Entries in a dataset

============================================================

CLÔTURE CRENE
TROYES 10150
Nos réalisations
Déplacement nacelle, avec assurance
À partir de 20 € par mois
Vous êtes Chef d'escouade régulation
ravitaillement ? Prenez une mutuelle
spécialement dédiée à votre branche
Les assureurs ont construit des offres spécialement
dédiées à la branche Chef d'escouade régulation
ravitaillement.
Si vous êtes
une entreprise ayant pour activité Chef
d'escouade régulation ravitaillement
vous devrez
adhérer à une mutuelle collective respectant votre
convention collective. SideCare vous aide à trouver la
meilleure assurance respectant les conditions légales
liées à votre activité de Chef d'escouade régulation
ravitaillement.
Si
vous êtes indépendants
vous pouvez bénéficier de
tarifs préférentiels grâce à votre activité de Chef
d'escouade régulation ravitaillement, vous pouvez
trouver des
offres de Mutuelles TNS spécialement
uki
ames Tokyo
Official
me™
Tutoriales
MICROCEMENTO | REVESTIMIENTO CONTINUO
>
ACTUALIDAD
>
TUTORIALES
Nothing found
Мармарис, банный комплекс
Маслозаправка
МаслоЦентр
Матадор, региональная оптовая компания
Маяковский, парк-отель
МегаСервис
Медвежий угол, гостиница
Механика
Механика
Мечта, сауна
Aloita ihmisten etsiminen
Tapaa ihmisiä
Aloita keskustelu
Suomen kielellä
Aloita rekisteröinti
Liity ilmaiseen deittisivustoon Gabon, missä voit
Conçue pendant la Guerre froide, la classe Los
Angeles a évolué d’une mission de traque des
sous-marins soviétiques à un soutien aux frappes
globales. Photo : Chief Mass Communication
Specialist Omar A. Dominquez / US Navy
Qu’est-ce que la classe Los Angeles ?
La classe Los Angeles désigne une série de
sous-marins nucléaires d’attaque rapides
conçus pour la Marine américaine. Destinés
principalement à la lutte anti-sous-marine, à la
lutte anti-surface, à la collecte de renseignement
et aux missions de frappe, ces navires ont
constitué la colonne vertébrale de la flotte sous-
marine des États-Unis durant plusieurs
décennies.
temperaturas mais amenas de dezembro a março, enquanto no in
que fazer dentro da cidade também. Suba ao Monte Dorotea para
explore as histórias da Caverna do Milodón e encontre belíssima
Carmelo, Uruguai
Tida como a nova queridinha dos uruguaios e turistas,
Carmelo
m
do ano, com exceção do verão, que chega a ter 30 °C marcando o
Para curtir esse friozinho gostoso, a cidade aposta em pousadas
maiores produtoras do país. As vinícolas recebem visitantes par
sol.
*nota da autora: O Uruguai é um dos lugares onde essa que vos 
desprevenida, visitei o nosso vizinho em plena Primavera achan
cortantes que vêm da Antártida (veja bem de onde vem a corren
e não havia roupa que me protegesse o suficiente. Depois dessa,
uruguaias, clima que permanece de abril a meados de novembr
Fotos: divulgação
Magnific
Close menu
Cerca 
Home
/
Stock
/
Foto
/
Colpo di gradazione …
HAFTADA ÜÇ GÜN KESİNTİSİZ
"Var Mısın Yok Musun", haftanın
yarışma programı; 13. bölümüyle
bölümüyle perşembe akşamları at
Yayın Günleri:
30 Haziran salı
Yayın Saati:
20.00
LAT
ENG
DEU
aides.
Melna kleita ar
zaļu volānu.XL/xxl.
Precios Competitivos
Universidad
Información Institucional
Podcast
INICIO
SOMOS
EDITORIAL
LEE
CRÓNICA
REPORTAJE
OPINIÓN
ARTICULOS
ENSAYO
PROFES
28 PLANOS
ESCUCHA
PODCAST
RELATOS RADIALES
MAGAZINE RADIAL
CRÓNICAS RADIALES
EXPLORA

============================================================

Problem to work on
Can you express every line from the start of the entries through the line containing "Les assureurs ont", inclusive, as a JSON list of strings, one string per line, with blank lines left out?

Solution to this problem
[
  "CLÔTURE CRENE",
  "TROYES 10150",
  "Nos réalisations",
  "Déplacement nacelle, avec assurance",
  "À partir de 20 € par mois",
  "Vous êtes Chef d'escouade régulation",
  "ravitaillement ? Prenez une mutuelle",
  "spécialement dédiée à votre branche",
  "Les assureurs ont construit des offres spécialement"
]